3.0 out of 5 stars Didn't understand the book 9 Sep 2013
By Eric Morrow - Published on Amazon.com
Format:Paperback|Verified Purchase
I got this book on Fred Wilson's recommendation. I found it academic and confusing. Which doesn't mean that it isn't a good or important book. But it was inaccessible to me. I work in the internet space as a digital marketer and I was hoping to learn more about the technical underpinnings of the net and how that relates to innovation (the title of the book after all).
4 of 10 people found the following review helpful
3.0 out of 5 stars whither net neutrality? 10 Sep 2010
By jomamma - Published on Amazon.com
Format:Hardcover
A good part of the book is devoted to the history and technical architecture of the internet. Light reference to the burning issue of net neutrality and extensive discussion of its surrogate "end-to-end arguments" of the narrow and broad types is puzzling. The internet is not end-to-end but based on hops, box 3.4, as stated on p. 384, so what is the big deal with end-to-end hop-less connectivity, except for real-time communication which was not part of the original design of the internet? This is the first time I learned that Salzer, Reed and Clark (1981) take credit for original "end-to-end" arguments (p. 58), overshadowing Vinton Cerf, Bob Kahn and Jon Postel who "invented" the Internet well before 1981. van Schewich ought to explain why she considers Salzer et al phrase "end-to-end" to be the catchphrase and linguistic keyword for the entire book, instead of relegating it to a mere historical artifact.
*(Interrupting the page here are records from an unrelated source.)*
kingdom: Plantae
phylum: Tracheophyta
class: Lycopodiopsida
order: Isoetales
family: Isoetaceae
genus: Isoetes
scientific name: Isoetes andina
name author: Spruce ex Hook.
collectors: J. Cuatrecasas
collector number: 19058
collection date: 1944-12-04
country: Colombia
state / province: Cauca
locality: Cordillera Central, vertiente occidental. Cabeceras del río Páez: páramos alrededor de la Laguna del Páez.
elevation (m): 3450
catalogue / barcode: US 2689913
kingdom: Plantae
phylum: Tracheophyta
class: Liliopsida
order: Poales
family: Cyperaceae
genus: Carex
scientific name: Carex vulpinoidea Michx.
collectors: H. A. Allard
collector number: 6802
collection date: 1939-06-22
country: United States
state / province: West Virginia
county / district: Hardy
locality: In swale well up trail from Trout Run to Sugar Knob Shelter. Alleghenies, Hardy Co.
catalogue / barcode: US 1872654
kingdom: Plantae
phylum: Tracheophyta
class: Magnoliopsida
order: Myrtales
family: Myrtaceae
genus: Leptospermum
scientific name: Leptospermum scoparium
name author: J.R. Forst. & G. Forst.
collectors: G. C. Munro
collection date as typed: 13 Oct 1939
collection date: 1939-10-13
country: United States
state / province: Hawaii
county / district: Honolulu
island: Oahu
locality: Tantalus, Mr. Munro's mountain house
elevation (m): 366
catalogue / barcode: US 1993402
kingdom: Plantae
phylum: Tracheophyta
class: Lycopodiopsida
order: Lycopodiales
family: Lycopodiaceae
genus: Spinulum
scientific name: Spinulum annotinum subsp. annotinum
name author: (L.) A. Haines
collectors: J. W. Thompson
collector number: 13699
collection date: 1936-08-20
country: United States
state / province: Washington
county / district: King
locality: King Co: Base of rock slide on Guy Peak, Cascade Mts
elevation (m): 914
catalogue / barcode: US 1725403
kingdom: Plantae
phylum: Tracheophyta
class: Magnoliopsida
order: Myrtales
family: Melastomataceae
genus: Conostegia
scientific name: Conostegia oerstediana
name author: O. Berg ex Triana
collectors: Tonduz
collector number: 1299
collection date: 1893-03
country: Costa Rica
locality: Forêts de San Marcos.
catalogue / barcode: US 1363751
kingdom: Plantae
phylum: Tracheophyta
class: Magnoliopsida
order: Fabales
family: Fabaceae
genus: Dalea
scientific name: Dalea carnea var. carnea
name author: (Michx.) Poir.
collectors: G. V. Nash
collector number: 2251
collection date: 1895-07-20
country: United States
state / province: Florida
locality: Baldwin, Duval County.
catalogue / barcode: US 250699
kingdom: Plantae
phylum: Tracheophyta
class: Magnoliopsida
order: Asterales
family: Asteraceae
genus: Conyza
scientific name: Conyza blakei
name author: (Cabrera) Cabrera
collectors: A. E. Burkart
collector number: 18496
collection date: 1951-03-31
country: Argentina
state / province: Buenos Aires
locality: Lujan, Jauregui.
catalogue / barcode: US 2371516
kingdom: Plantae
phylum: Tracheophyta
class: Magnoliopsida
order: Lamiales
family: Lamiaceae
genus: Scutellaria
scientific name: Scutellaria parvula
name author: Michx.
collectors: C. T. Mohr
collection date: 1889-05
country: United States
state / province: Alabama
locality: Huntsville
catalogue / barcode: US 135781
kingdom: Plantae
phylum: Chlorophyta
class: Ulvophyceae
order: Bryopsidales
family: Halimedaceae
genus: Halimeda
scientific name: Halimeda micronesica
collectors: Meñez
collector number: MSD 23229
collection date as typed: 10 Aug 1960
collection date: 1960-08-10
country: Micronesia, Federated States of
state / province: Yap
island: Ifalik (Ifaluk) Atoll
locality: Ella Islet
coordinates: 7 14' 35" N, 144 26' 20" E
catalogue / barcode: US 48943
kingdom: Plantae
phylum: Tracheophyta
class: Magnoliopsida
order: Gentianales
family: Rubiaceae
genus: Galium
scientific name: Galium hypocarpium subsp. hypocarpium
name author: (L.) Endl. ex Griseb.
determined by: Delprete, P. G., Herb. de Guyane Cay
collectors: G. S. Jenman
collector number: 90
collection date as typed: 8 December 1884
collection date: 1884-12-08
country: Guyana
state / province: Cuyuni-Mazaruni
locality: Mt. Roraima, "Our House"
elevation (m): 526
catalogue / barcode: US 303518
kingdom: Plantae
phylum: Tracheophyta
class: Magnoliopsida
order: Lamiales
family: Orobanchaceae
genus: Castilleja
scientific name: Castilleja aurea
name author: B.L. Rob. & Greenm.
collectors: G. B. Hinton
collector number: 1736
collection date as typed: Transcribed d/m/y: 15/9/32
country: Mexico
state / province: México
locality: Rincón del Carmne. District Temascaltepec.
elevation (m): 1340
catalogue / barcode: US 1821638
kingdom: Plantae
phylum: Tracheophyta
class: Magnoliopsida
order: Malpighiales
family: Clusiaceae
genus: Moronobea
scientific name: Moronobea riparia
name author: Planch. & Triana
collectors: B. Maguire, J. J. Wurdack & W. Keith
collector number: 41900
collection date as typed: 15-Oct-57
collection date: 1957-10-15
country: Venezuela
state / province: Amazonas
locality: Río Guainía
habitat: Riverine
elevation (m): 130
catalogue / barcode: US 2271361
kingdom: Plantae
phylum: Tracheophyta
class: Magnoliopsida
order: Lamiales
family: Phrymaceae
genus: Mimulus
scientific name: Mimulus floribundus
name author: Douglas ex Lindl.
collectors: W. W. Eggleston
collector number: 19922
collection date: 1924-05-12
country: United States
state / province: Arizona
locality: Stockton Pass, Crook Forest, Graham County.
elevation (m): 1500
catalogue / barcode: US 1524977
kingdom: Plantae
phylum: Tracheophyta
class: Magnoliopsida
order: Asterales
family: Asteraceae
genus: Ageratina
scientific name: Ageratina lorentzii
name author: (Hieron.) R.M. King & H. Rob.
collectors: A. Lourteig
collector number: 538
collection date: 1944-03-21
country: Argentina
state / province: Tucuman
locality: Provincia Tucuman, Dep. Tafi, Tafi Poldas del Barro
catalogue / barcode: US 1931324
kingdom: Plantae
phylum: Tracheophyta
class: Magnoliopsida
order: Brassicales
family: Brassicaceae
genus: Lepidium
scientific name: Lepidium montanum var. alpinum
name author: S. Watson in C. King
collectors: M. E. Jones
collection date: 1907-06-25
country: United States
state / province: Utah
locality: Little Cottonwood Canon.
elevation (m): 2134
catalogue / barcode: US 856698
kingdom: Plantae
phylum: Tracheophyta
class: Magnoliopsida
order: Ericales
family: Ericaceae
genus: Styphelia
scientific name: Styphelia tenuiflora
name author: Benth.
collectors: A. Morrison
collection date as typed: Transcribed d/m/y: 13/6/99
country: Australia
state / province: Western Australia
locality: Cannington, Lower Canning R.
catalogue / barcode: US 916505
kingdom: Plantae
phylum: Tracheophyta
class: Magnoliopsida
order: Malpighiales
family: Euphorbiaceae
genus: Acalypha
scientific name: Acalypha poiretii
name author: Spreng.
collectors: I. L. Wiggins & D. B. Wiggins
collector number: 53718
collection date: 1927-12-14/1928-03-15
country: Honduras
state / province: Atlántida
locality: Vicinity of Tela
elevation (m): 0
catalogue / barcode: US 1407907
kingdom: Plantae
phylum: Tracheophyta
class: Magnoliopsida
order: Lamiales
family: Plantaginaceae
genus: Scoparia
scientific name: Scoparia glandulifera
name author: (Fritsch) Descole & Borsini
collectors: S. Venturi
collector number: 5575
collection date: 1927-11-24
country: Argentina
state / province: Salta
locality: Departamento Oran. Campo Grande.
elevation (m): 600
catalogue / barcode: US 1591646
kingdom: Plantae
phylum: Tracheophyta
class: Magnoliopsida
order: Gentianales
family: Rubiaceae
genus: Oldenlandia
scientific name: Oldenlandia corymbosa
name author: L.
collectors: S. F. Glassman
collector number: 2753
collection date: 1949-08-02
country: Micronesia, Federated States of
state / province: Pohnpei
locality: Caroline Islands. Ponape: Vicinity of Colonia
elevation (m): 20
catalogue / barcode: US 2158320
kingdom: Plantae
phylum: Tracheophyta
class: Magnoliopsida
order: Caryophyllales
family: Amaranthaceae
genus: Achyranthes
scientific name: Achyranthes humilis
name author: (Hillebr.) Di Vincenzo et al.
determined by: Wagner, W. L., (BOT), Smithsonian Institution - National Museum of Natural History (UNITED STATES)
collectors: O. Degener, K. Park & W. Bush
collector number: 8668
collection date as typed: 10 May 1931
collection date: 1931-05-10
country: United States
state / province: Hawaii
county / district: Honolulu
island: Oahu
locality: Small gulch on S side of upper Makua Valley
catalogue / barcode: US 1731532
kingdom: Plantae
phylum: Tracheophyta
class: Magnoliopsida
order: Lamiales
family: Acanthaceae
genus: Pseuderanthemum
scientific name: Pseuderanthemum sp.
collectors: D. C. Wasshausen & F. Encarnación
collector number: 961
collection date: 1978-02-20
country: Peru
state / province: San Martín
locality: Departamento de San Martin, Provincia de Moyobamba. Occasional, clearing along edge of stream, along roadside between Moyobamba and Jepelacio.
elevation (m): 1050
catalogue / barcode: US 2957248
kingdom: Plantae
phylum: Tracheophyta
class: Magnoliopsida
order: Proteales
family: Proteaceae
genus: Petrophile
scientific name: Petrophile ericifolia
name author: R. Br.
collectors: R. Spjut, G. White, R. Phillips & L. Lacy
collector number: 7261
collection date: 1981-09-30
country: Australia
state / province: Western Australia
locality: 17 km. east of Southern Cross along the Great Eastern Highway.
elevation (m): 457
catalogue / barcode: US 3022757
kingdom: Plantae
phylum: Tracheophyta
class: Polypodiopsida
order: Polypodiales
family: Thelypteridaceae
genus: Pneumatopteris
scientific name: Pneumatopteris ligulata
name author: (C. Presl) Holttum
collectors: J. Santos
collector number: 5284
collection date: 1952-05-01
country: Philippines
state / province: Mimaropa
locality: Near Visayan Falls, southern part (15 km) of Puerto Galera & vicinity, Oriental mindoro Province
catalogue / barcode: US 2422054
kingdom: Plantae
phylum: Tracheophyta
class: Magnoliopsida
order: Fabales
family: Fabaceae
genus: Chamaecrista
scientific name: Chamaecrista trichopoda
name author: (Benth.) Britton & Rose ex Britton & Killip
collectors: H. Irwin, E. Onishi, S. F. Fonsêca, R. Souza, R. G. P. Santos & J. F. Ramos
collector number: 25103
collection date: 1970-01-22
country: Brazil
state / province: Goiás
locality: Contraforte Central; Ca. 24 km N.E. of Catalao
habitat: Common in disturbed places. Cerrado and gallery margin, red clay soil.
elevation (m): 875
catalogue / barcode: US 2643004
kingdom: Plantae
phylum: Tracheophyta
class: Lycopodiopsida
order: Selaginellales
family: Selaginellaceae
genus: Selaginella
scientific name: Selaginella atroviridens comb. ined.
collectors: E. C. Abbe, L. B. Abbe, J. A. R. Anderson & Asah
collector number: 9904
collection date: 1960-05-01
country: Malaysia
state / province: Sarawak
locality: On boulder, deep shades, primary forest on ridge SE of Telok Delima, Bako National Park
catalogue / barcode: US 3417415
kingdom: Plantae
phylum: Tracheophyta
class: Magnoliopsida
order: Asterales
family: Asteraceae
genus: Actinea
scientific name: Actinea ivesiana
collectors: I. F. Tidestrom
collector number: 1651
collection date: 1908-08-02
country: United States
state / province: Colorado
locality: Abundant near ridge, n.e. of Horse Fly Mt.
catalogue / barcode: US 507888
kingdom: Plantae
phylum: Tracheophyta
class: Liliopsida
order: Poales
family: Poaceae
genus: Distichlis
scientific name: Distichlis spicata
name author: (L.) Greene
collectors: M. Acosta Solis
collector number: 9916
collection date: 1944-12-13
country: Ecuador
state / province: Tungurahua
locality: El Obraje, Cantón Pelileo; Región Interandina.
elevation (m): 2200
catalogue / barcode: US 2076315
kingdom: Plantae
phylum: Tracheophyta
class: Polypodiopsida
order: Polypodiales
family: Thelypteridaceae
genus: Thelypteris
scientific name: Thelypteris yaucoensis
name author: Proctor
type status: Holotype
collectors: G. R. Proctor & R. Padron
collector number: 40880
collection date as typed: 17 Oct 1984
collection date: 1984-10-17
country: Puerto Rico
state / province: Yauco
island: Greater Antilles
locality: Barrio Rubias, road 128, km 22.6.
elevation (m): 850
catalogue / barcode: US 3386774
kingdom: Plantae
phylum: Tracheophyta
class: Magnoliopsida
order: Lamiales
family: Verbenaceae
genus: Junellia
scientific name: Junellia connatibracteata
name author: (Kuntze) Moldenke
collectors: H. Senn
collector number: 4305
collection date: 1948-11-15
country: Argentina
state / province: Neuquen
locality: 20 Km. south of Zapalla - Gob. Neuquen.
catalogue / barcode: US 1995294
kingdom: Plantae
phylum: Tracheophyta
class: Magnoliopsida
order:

Ignoring the unnecessary exposition on the Application/ Transport/ Internet and Link layers, known to every Cisco technician, van Schewich deserves credit for building the next two sections of the book: Net Neutrality and competition, and Net Neutrality and innovation. van Schewich comprehensively surveys the literature of the internet + competition (Varian genre) and internet+innovation (von Hippel genre). The conclusions are predictably unpalatable to the financial health of Comcast and Verizon, that erosion of transparent "end-to-end" connectivity (net neutrality) would be anti-competitive and would stifle innovation.